Erwarten Sie ein ähnliches Kopf-an-Kopf-Rennen wie in der letzten Saison?

Das wird sich zeigen. Eine Meisterschaft, die erst am letzten Spieltag entschieden wird, spricht für eine starke und ausgeglichene Liga. Im Gegensatz zur Fußball Bundesliga war unsere Meisterschaft wirklich bis zum letzten Spieltag spannend.

Die DKB Handball-Bundesliga bezeichnet sich als die stärkste Liga der Welt. Verdient die HBL diese Bezeichnung noch?

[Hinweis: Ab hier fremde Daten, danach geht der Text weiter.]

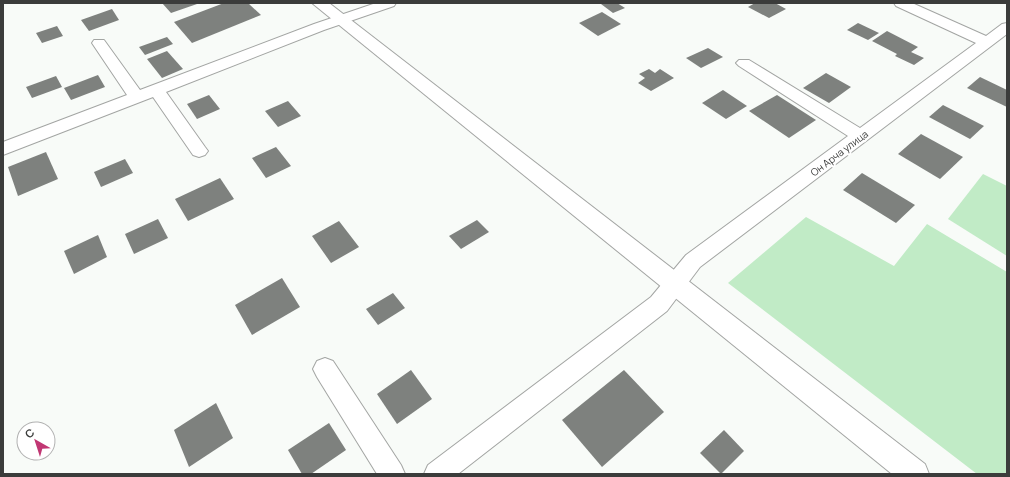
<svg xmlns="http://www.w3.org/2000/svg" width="1010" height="477" font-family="Manrope,sans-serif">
  <rect width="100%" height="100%" fill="#f8fbf8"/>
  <g fill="#c1ebc6">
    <path d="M983,174L1007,186V256L948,219Z"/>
    <path d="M806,217L894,266L927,224L1007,272V474H977L728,283Z"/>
  </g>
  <g fill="#7e817e">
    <path d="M162,3H196L197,4L171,13Z"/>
    <path d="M224,3H248L261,15L192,43L174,22Z"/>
    <path d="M617,3L625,8L613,13L601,4Z"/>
    <path d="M755,3H775L786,9L769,18L748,7Z"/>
    <path d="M112,9L119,20L89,31L81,20Z"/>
    <path d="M602,12L621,24L598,36L579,23Z"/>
    <path d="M858,23L879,33L868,40L847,30Z"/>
    <path d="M57,26L63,36L42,43L36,33Z"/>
    <path d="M887,31L918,47L911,52L924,58L914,65L895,56L897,54L872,41Z"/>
    <path d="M167,37L173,44L145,55L139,47Z"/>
    <path d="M708,48L723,57L701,68L686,58Z"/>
    <path d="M167,51L183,69L162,78L147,59Z"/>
    <path d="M649,69L655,73L660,69L674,78L651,91L638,83L645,78L639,74Z"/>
    <path d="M826,73L851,87L829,103L803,88Z"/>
    <path d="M98,75L105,87L71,100L64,88Z"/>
    <path d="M56,76L62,87L32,98L26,87Z"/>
    <path d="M980,77L1007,90V107L967,88Z"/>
    <path d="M723,90L747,106L726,119L702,103Z"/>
    <path d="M209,95L220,109L197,119L187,104Z"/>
    <path d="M777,95L816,120L789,138L749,111Z"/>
    <path d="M288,101L301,116L278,127L265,111Z"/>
    <path d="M943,105L984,126L970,139L929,117Z"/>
    <path d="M921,134L963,157L940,179L898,154Z"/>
    <path d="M276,147L291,166L266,178L252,158Z"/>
    <path d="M46,152L58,179L18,196L8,167Z"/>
    <path d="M125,159L133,173L101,187L94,172Z"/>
    <path d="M862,173L915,205L896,223L843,190Z"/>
    <path d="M220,178L234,199L188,221L175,199Z"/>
    <path d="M158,219L168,238L134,254L125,234Z"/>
    <path d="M477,220L489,232L461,249L449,236Z"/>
    <path d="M339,221L359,247L331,263L312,236Z"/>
    <path d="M98,235L107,257L74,274L64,251Z"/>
    <path d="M282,278L300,307L252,335L235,305Z"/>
    <path d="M393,293L405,308L378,325L366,309Z"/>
    <path d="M411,370L432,399L397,424L377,394Z"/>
    <path d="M624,370L664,412L602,467L562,420Z"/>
    <path d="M216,403L233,438L189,467L174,430Z"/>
    <path d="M329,423L346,450L311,474H302L288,450Z"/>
    <path d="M724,430L744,451L721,474L700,453Z"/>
  </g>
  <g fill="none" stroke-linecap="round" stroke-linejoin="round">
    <defs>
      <g id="minor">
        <path d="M376,3H396L394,6L324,30L166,92L205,147L208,151L205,155L199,157L193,155L153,97L3,155V142L127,95L92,43L94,40H104L140,90L314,24Z"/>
        <path d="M894,3H912L986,36L1002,24L1007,23V34L700,267L667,311L458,474H424L428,465L651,297L686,255L848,136L739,66L736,63L739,60H749L860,128L976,43L896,6Z"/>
        <path d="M325,358L333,361L401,465L405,474H377L317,377L313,369L317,361Z"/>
      </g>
      <path id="tertiary" d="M312,3H329L925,464L929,474H892Z"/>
    </defs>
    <use href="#minor" stroke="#a3a5a3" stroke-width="2"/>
    <use href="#tertiary" stroke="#a3a5a3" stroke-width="2"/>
    <use href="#minor" fill="#fff" fill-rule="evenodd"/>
    <use href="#tertiary" fill="#fff" fill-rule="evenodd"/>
  </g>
  <g text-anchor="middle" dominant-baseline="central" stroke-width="4" stroke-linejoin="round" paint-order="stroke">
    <g font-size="10" fill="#3b3c3b" stroke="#fff">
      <text transform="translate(839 153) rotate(-37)">Он Арча улица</text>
    </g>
  </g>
  <rect width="1010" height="477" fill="none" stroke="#3b3c3b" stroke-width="8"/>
  <g transform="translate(36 441) rotate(321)"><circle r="19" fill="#ffffff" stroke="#b1b1b1"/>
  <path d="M0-3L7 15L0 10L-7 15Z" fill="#c13773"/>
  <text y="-6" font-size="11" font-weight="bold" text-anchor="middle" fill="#3b3c3b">С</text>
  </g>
</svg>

Ich denke, in der Breite sind wir immer noch die stärkste Liga. Dass zuletzt drei französische Clubs im Final Four der Champions League standen sollte uns aber schon zu denken geben. Auch führt Deutschland nach zehn Jahren die Nationenwertung der EHF nicht mehr an, hier haben uns die Franzosen überholt, das müssen wir erkennen und gegensteuern.

Im kommenden Jahr findet die Handball Weltmeisterschaft in Deutschland statt. Auch die Nationalmannschaft blickt auf ein turbulentes Jahr zurück. Was trauen Sie der DHB-Auswahl bei der WM zu?

Um unsere Sportart in den Fokus der Medien und Öffentlichkeit zu rücken, benötigen wir zwingend eine erfolgreiche Nationalmannschaft. Ich hoffe auf eine erfolgreiche WM. Hier sind wir alle gefordert, die nötige Unterstützung zu liefern.